CIC needs to open up about its past slip-ups

By Liu Tian Source:Global Times Published: 2015-3-31 18:53:01

Sovereign wealth fund must embrace transparency as it invests more abroad


Illustration: Chen Xia/GT

China's sovereign wealth fund will be investing more of its resources overseas, the fund's top executive said Friday at the Boao Forum for Asia.

In January, China Investment Corp (CIC) established a subsidiary called CIC Capital for the purpose of making direct investments overseas, said CIC chairman Ding Xuedong.

The CIC's moves usually get a lot of attention due to the company's relationship with the government. Founded in September 2007, CIC is a State-owned enterprise responsible for managing part of China's foreign exchange reserves. Its purpose is to help the government diversify its assets and obtain better returns on China's growing stash of foreign exchange reserves, which reportedly reached $3.8 trillion in 2013, the most in the world. Prior to setting up the CIC, China had most of its foreign exchange reserves in low-yielding US treasury bonds.

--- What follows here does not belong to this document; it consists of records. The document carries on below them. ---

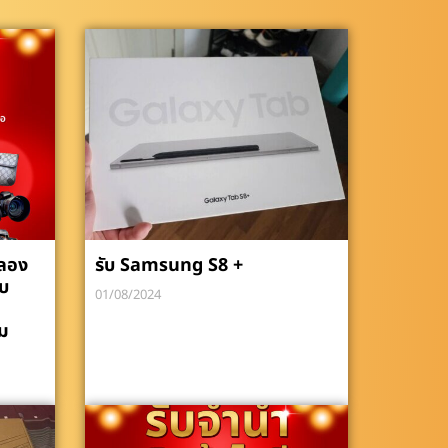
ลลอง
รับ Samsung S8 +
ับ
01/08/2024
ม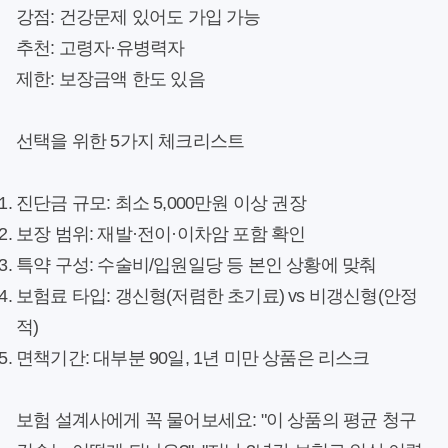
강점
: 건강문제 있어도 가입 가능
추천
: 고령자·유병력자
제한
: 보장금액 한도 있음
선택을 위한 5가지 체크리스트
진단금 규모
: 최소 5,000만원 이상 권장
보장 범위
: 재발·전이·이차암 포함 확인
특약 구성
: 수술비/입원일당 등 본인 상황에 맞춰
보험료 타입
: 갱신형(저렴한 초기료) vs 비갱신형(안정
적)
면책기간
: 대부분 90일, 1년 미만 상품은 리스크
보험 설계사에게 꼭 물어보세요: "이 상품의 평균 청구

In 2013, CIC was ranked the world's fourth largest sovereign wealth fund by total assets, behind the Government Pension Fund of Norway, Abu Dhabi Investment Authority and Saudi Arabian Monetary Agency, according to the US Sovereign Wealth Fund Institute.

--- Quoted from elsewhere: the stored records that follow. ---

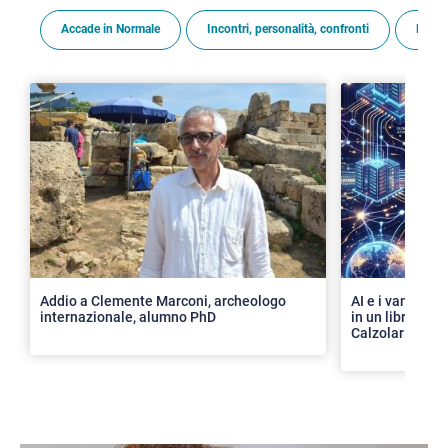
Accade in Normale
Incontri, personalità, confronti
Premi
>
Addio a Clemente Marconi, archeologo
AI e i vantaggi 
internazionale, alumno PhD
in un libro con 
Calzolari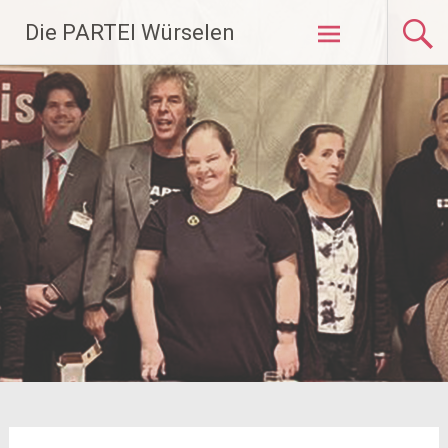
Zum
Die PARTEI Würselen
Inhalt
springen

It has been reported that the CIC's overseas assets have been growing by 16.6 percent a year on average since 2009. It has also been putting its money into a wider range of investments, such as real estate and infrastructure projects, rather than just stocks and bonds.

Investments in public equities and long-term assets accounted for 40.4 percent and 28.2 percent respectively of CIC's investments at the end of 2013, according to a report from caixin.com last year, citing Liu Fangyu, CIC's spokesman.

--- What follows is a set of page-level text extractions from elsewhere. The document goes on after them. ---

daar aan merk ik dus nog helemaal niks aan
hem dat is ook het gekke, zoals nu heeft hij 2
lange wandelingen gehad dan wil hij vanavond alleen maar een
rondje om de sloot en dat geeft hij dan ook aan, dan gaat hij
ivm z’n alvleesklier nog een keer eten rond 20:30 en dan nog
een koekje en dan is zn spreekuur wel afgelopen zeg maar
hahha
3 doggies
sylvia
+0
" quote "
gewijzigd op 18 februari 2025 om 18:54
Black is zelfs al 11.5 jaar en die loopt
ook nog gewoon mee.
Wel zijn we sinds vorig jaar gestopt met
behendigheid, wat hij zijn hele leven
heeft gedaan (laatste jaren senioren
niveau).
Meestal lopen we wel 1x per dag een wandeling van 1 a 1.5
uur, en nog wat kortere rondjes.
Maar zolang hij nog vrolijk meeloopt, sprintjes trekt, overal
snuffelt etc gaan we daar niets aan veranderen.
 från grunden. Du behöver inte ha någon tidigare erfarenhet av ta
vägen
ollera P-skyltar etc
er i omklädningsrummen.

According to its own data, CIC earned about 9.3 percent on its overseas investments in 2013, down from 10.6 percent in 2012, according to Reuters.

Although it has been profitable in recent years, the company has faced its share of criticism for losing money early from several investments.

In May 2007, CIC invested $3 billion on a 10 percent stake in The Blackstone Group LP, the US-based investment behemoth. The global financial crisis that soon followed hit Blackstone hard, and CIC took a big loss.

The sovereign wealth fund made a similar mistake in December 2007, when it spent more than $5 billion on convertible bonds issued by the US-based investment bank Morgan Stanley.

More criticism came in 2014, after the National Audit Office (NAO) released a report in June that pointed out CIC has taken - and would possibly continue to take - large losses due to the lack of standardization in its overseas investments, irregularities in its domestic institutions and weaknesses in its financial management.

Specifically, the NAO stated that CIC has taken losses, some of which remain hidden, on 12 investments it made from 2008 to 2013. The NAO report listed some of the reasons for the losses, including administrative staff's breach of duty, poor due diligence and  inadequate follow-up management.

The NAO also revealed that CIC subsidiaries had invested 8.28 billion yuan ($1.33 billion) in real estate developments by March 2013, which is illegal. Other irregularities involve illegal transfers of shares, illegal issuance of trust products and groundless payment of intermediary fees.

The public has criticized CIC for its irresponsibility and opaque management because it has made one investment mistake after another. As China's sole sovereign wealth fund, it is the CIC's responsibility to preserve China's foreign assets and increase their value.

Instead, it made numerous failed investments overseas without even the most cursory of explanations.

CIC needs to be more transparent. It needs to be less taciturn and more open about the details of its investments.

Of course, it is necessary for CIC to keep some information secret, but full disclosure of its corporate governance and investment portfolio is essential for the public to supervise the use of State assets. Internationally, about half of the world's 50 largest sovereign investment funds had a higher transparency than CIC in 2014, according to the Sovereign Wealth Fund Institute.

It is also urgent for CIC to establish an effective accountability mechanism - meaning clear rights and liabilities, distinct rewards and punishments - so to curb arbitrariness, strengthen responsibility and improve profitability when its employees make investments. Executives need to be held responsible for major mistakes.

CIC is playing an increasingly important role in managing China's quickly growing foreign exchange reserves, and will inevitably face greater risks and challenges as it invests more overseas. What can guarantee CIC success and add more value to State assets is modest transparency, excellent professionals and highly efficient operations.